Both Beloved and Denver are delighted that Paul D has left 124 Bluestone. One day, shortly after his departure, the girls convince Sethe to take them ice-skating. After they return home, Sethe puts them to bed later. As she looks at them and sees their similarities, she finally accepts that Beloved is her dead daughter come back to her. At first she is delighted at the thought of having her daughter restored to her; before long, however, she realizes that Beloved is “chewing and swallowing” and her. As Beloved demands more and more of her mother, Sethe cannot function; all she can think about is making Beloved understand why she was murdered. She is so distracted at her job at the restaurant that Sawyer fires her. With no money coming in and no friends to help, the family has little to eat. Ironically, as Sethe grows thinner and weaker, Beloved grows larger, as if she were literally devouring her mother.

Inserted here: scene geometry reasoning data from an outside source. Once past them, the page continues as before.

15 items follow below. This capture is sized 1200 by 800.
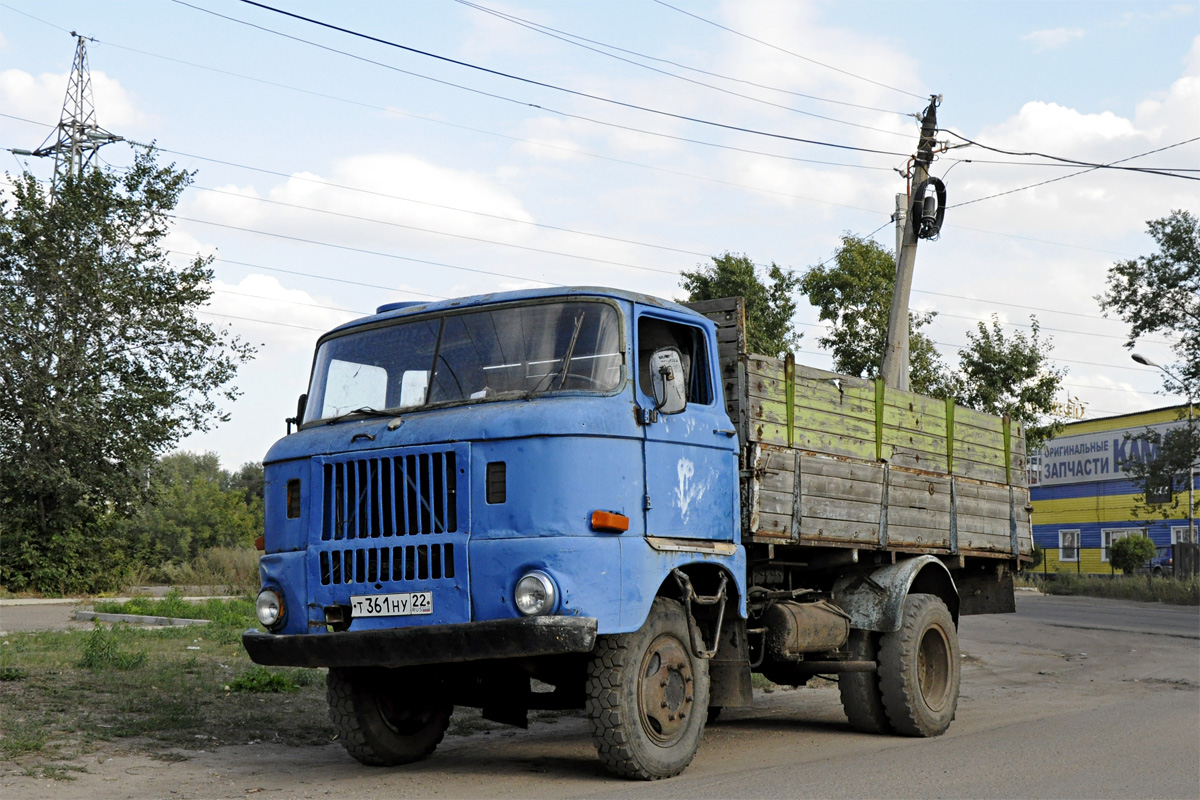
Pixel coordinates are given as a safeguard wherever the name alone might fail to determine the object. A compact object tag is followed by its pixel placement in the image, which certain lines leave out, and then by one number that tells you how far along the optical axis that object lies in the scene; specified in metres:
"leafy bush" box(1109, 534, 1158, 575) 45.72
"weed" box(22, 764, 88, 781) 6.66
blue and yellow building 53.84
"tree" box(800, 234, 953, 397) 26.97
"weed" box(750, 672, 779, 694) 13.09
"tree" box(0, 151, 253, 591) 25.78
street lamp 37.50
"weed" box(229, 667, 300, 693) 10.32
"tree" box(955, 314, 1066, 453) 30.30
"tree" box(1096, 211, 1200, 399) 37.62
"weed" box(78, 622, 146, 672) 10.81
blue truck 6.39
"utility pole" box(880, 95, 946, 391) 17.41
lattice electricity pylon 32.00
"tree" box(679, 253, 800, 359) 28.55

When Denver realizes what is happening, she turns her allegiance from Beloved to Sethe. She also goes out by herself for the first time ever, for she knows that she has to find help for her mother. She walks to the house of Lady Jones, where she used to go for her lessons. Denver tells her that Sethe is sick and not working and that here is no food in the house. Encouraged by Lady Jones, the black women in the community decide to help Sethe and Denver. They begin to regularly leave food for the family outside in the yard, along with their names. Denver always returns the dishes in which the food was delivered; in so doing, she finally meets the women of the community. She then becomes brave enough to go the Bodwins’ house to ask them for work. When she is greeted there by a kind black lady, named Janey Wagon, Denver tells her what is happening at 124 Bluestone. Janey spreads the news in the community that Sethe is being haunted by her dead daughter. The women organize a rescue party to save Sethe. On the day they arrive at her house, Sethe listens to their singing and feels a wonderful sense of baptism in the sound. Beloved departs from the house the same day.

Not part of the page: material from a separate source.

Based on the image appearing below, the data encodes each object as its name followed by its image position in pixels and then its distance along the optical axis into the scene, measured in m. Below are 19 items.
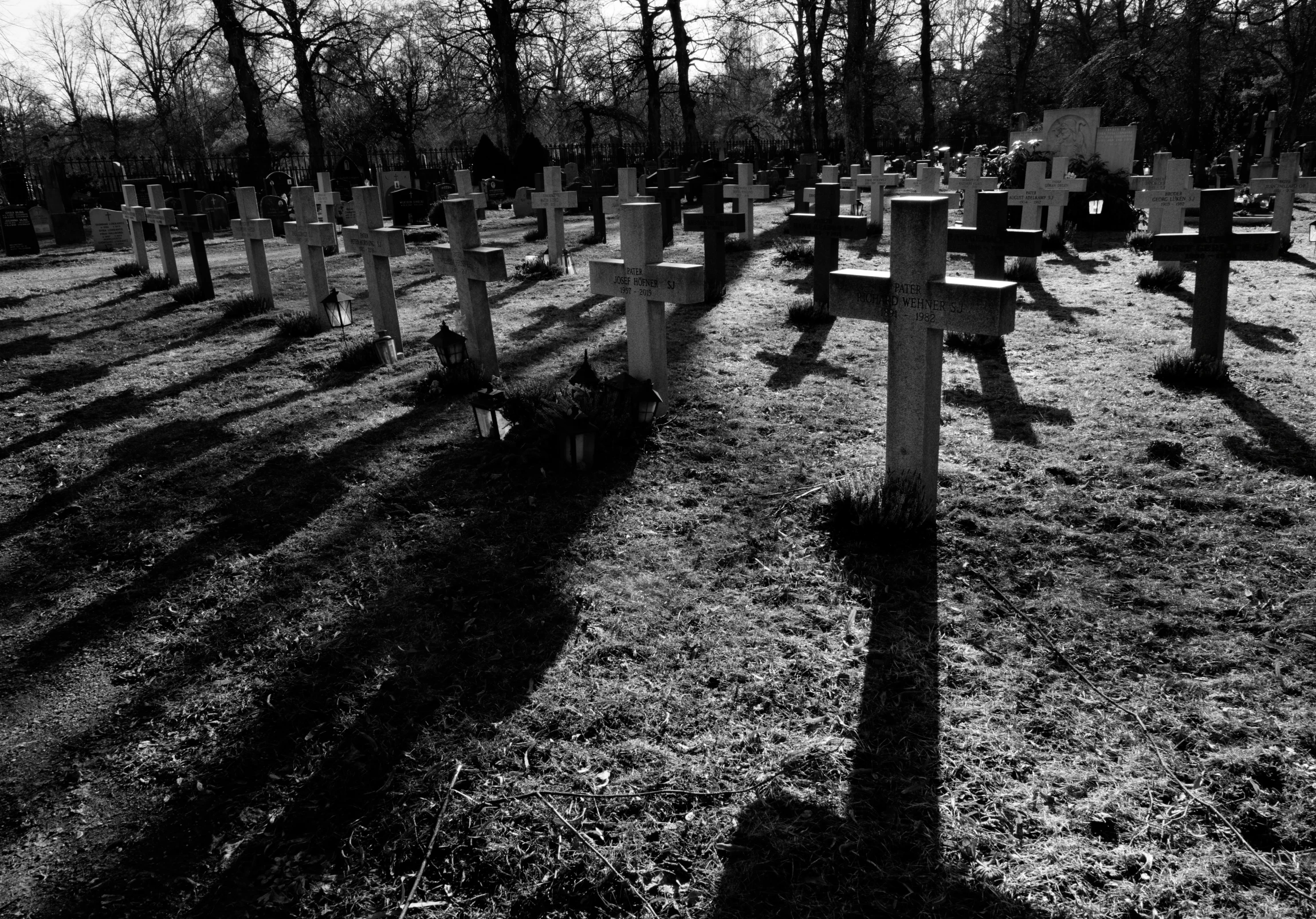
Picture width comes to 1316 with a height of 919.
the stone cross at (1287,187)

After Beloved's disappearance, Paul D runs into Denver in town. She tells him Sethe is doing very badly and will probably die. Paul D goes out to see Sethe and finds her in Baby Suggs’ bed singing a lullaby. He tells her he will stay with her at night while Denver stays with her during the day. When he offers to give her a bath, Sethe asks him if he is going to count her feet, a reference to the fact that he had called her an animal. Paul D assures her that he only wants to take care of her. He also tells her that she is her own best thing.